Kecewa Banyak Kontroversi Piala Dunia 2022 Qatar, Eric Dier: Kami Bukan Politisi

Pemain sepakbola Inggris, Eric Dier/Net
Pemain sepakbola Inggris, Eric Dier/Net

Di tengah segala persiapan pertandingan Piala Dunia tahun ini, Eric Dier dan para pesepakbola lainnya harus ikut dibuat pusing dengan segala kontroversi Qatar sebagai tuan rumah.


Bek asal Inggris itu mengaku kecewa dengan banyaknya masalah seputar Piala Dunia 2022 di Qatar, yang ia sebut telah meredam kegembiraan para pemain.

"Kami berada di sini dalam waktu yang sangat singkat. Banyak yang telah terjadi, banyak hal yang sangat mengecewakan," kata pemain 28 tahun itu kepada wartawan pada Sabtu (19/11), seperti dikutip Reuters.

Pernyataan Dier tampaknya merujuk pada berbagai kritik yang dihadapi Qatar atas isu pelanggaran hak asasi manusia, khususnya terhadap pekerja migran.

Berdasarkan laporan Amnesty International 2021, ribuan pekerja migran di Qatar terjebak dan dieksploitasi selama pembangunan stadion.

"Ini adalah situasi yang mengerikan.
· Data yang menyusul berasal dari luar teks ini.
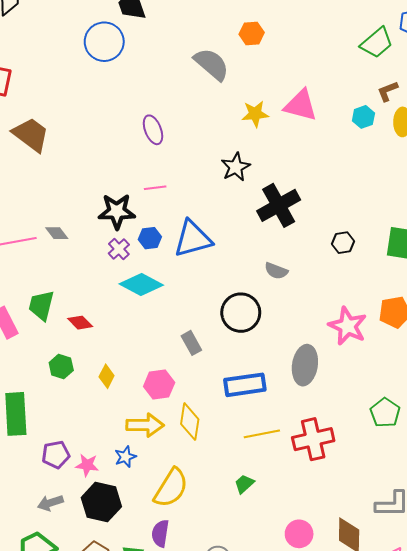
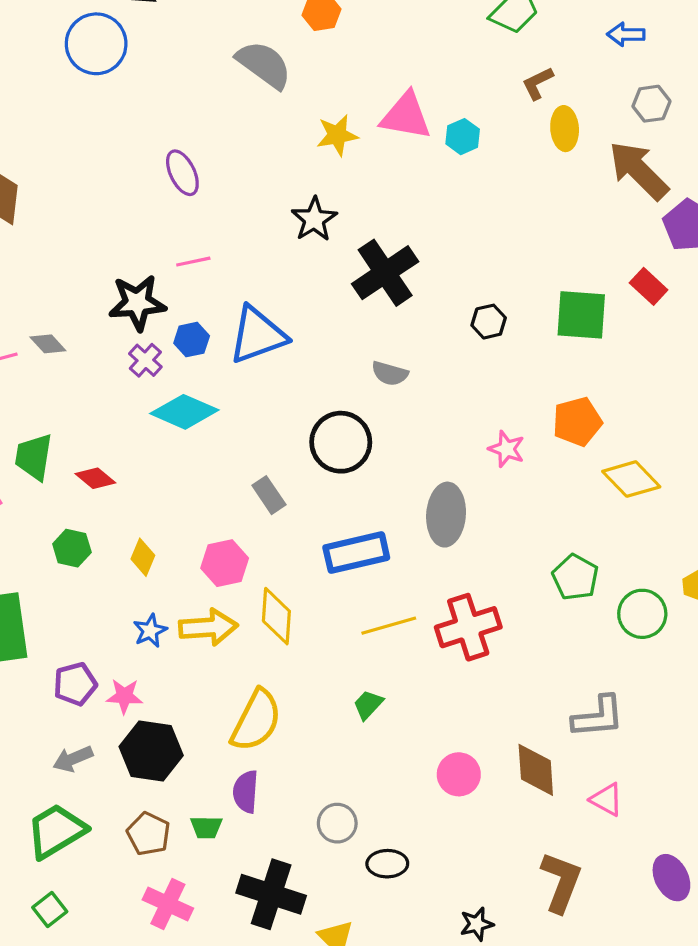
cyan hexagon: (363, 117) -> (463, 137), moved
pink star: (348, 326) -> (507, 449), size x0.6
blue star: (125, 457) -> (150, 631), moved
Sebagai pemain, kami tidak memiliki pengaruh pada keputusan ini. Ini adalah Piala Dunia dan saya sangat bangga menjadi bagian darinya. Sebagai sebuah tim, kami sangat senang berada di sini untuk mewakili negara kami," ucap Dier.

"Kami duduk di sini membicarakannya, alih-alih berbicara tentang sepak bola. Jadi kami kehilangan banyak (kegembiraan) itu. Tapi kami tidak bisa menyembunyikannya, akan salah jika mengabaikannya," tambahnya.

Saat ini, Amnesty International dan sejumlah kelompok HAM telah mendesak FIFA untuk menyisihkan 440 juta dolar AS sebagai kompensasi bagi para pekerja migran di Qatar/

Pada Mei, FIFA menyebut pihaknya tengah mempertimbangkan proposal tersebut. Mereka juga telah memberikan 22,6 juta dolar AS kepada para pekerja migran pada Desember 2021.

"Dan jelas kamilah yang akhirnya duduk di sini dan menjawab pertanyaan semacam ini. Ini situasi yang sulit bagi kami. Bukan hanya kami, setiap tim, setiap pemain akan mengalaminya sepanjang turnamen," kata Dier.

"Pada akhirnya kami adalah pesepakbola, kami bukan politisi. Tapi kami memiliki nilai-nilai kami dan kami berbicara tentang mereka," pungkas Dier.